All activities required in order to get the product from the supplier to its final destination. It encompasses the purchasing function, incoming inspection, and quality control and assurance, allowing companies to make supplier selection decisions based on total cost of ownership, rather than price. Van Weele (2009)

 

In the current economic set up we have three kinds of buyers with whom we negotiate and sell to (Learn more about negotiations):

  1. Industrial buyers

These buyers procure so that they can meet their customers’ needs with tangible goods. They include primary sector, such as farmers, oil miners and secondary sectors which has the manufacturer e.g car makers, carpenters etc

  1. Institutional buyers

This group procures to meet customers’ needs with intangible services. They are the tertiary sectors e.g banking, insurance etc, basically they offer services to end users

  1. Intermediate buyers

They procure products for resale to industrial or end users, they include whole sellers, retailers etc

From this we can see that purchasing is a sub-activity in procurement

Procurement is an integral part of supply chain management function, focused on the management of the part of the upstream, supplier-focused supply chain. Chick and Handfield (2014)

CONCLUSION

The items purchased can be Raw Materials, semi-manufactured materials and components, finished products, packaging, capital items, services among others

Whatever the case these items are obviously intended to meet the business operation objectives and if not properly accounted for during purchasing or even poorly recorded then you can easily see how this will affect the cost of production either by misleading in cost or simply buying items we may not be in need of or even already have.

The effect will be simple, increase in cost of production will reduce gross profit and well its downhill from there. If such don’t affect cost of production then they increase other expenses in the organization and the effect is going to be felt in the income statement. Either way profits are affected.

So take care of your procurement or purchasing activities.

# [SOURCE MATERIAL]
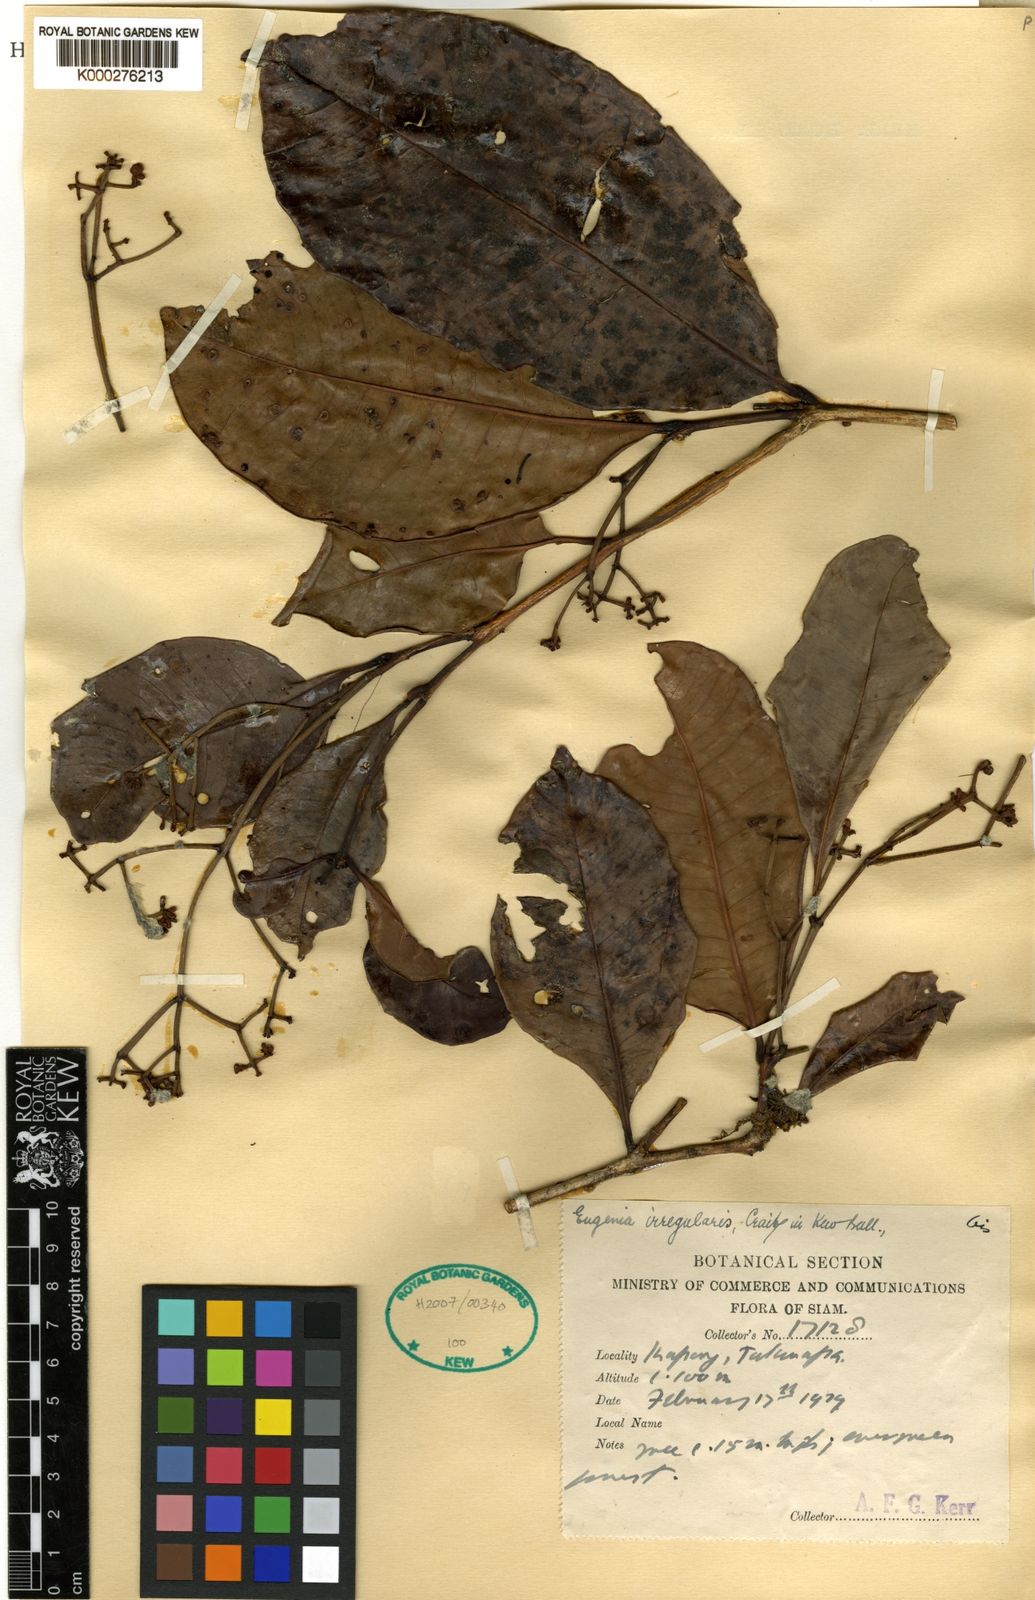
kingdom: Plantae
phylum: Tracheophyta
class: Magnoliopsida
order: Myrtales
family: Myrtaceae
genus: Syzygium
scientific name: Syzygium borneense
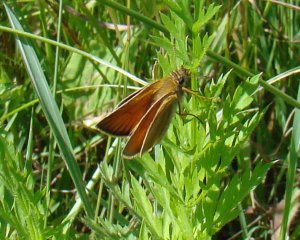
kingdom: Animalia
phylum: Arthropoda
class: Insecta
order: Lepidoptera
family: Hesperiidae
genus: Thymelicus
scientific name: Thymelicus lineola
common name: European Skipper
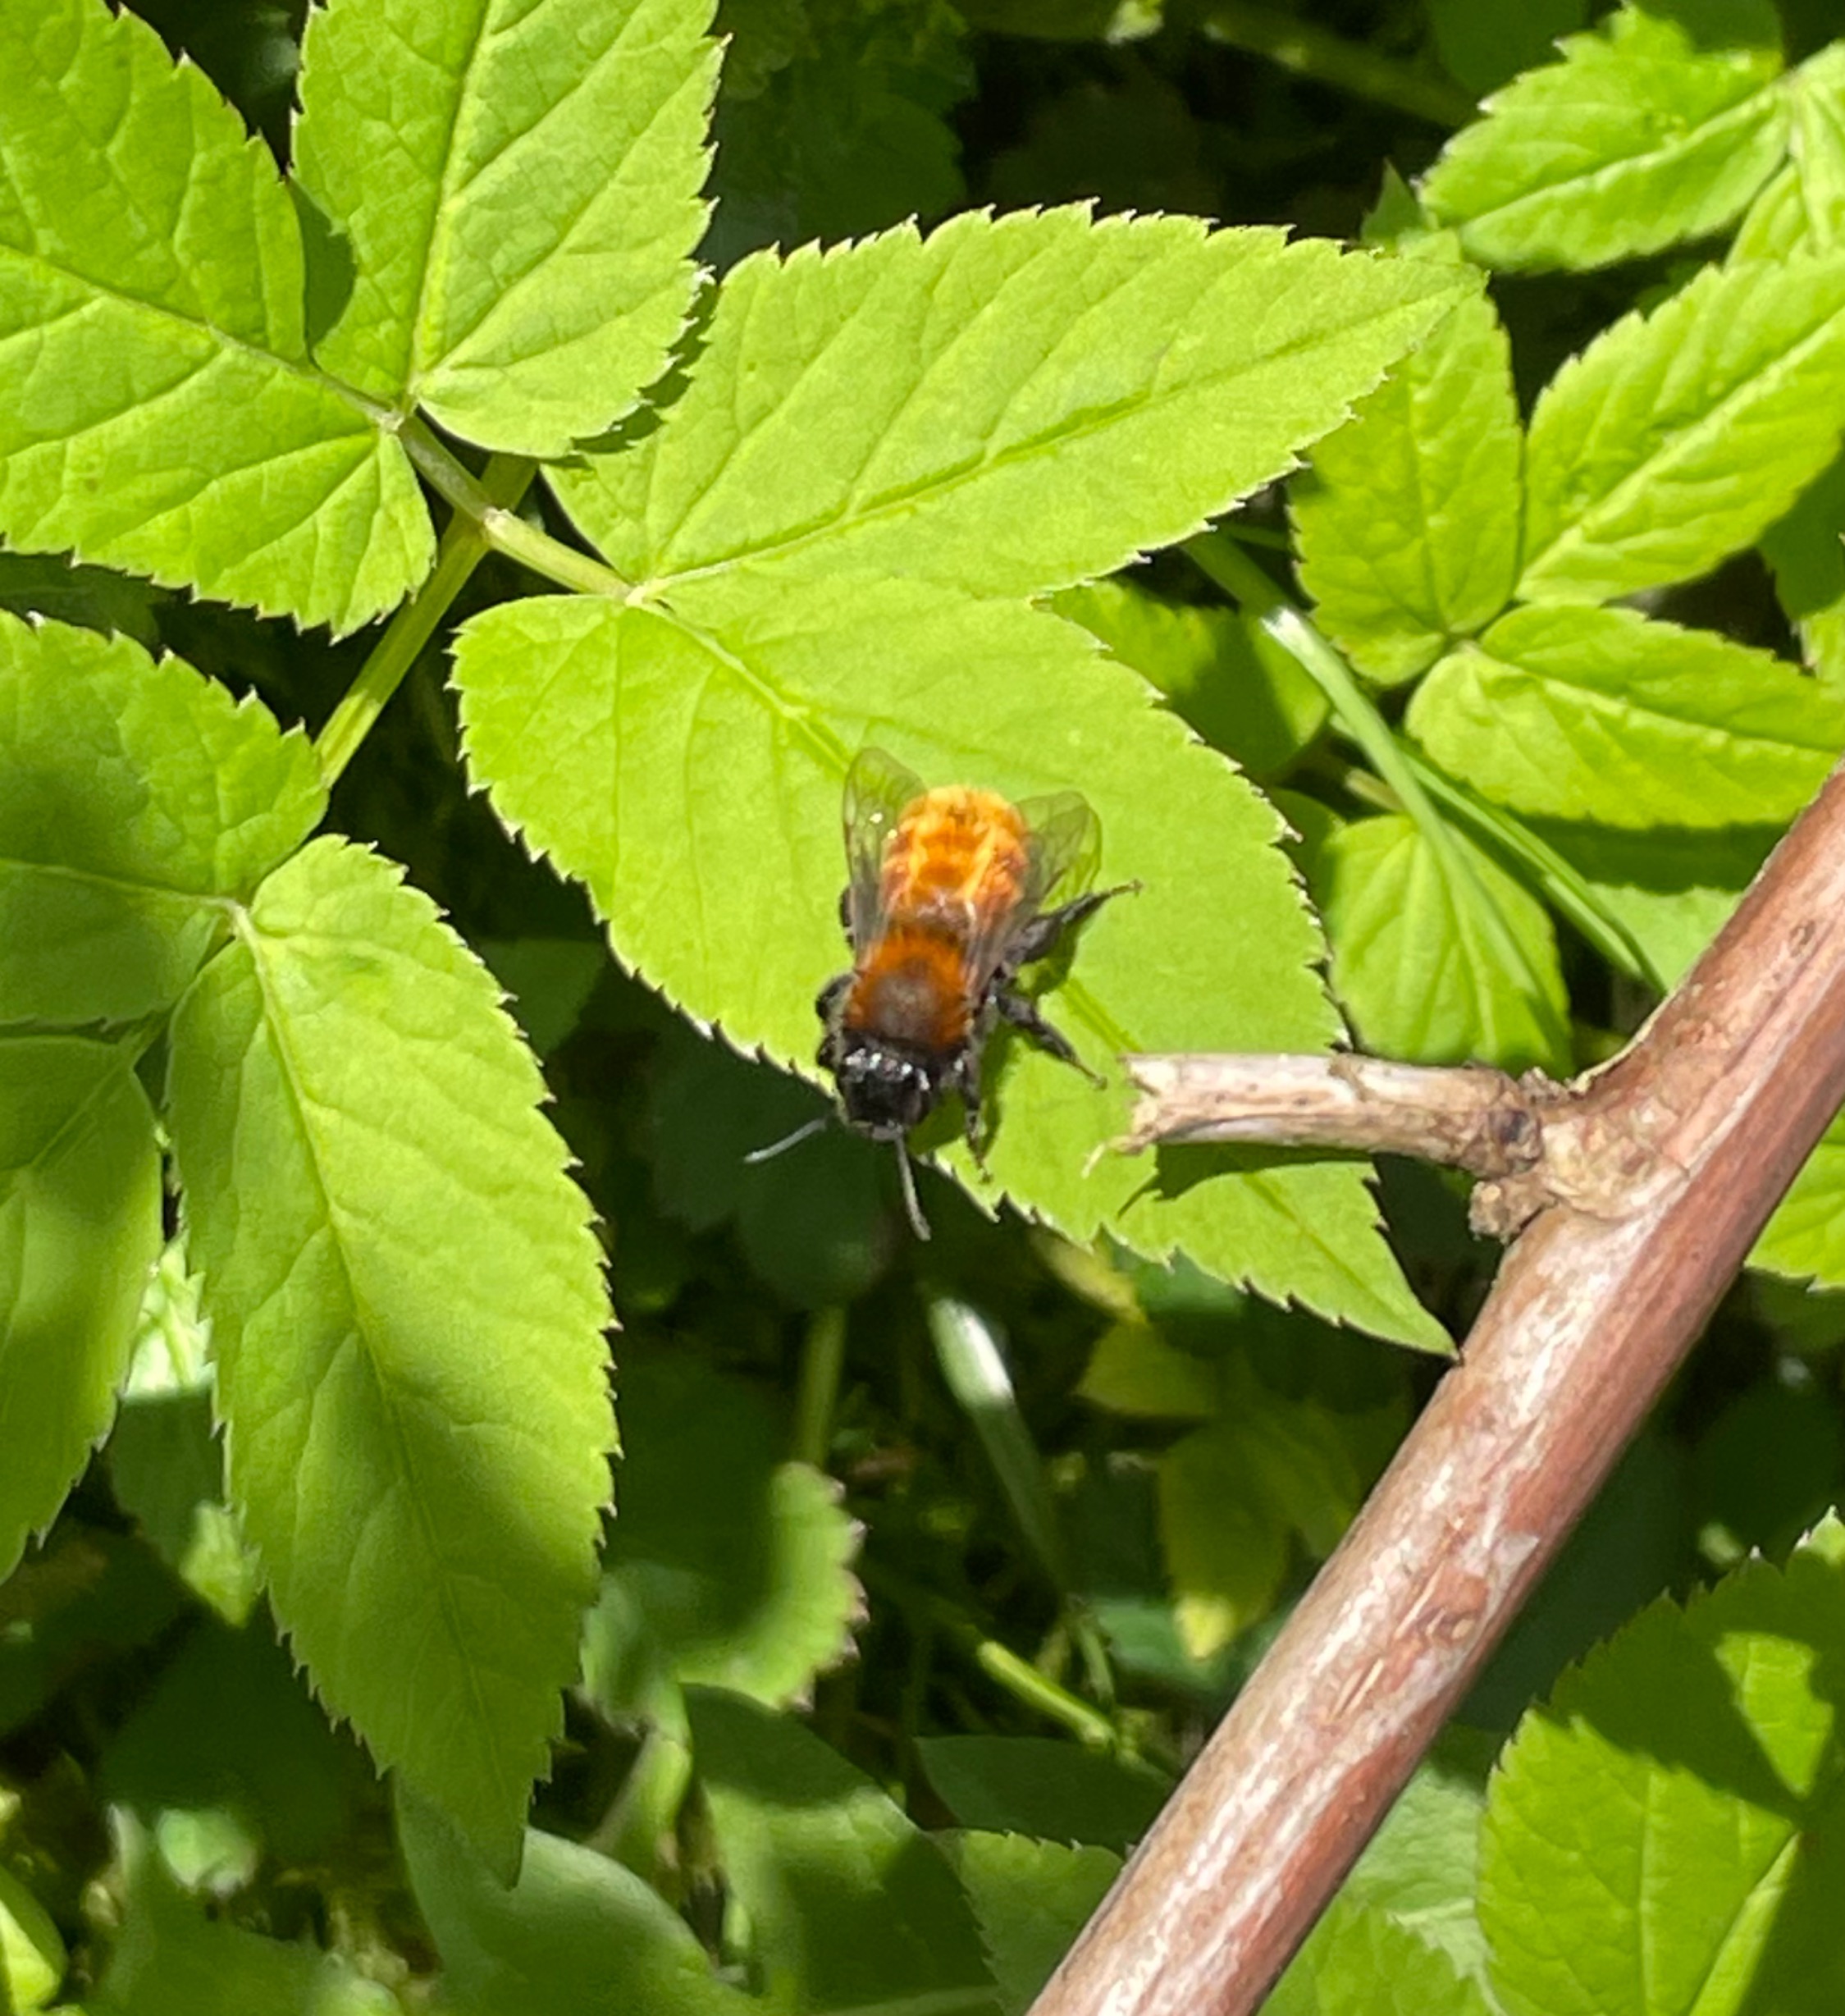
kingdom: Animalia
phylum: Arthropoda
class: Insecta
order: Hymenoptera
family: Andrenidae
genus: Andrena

# [REQUIRED ACTION A]
In the procurement extract, what do intermediate buyers procure products for?
# [REQUIRED ACTION B]
Quote the procurement extract between "Whatever the case" and "even already have.", inclusive.

# [SOLUTION A]
For resale to industrial or end users.

# [SOLUTION B]
Whatever the case these items are obviously intended to meet the business operation objectives and if not properly accounted for during purchasing or even poorly recorded then you can easily see how this will affect the cost of production either by misleading in cost or simply buying items we may not be in need of or even already have.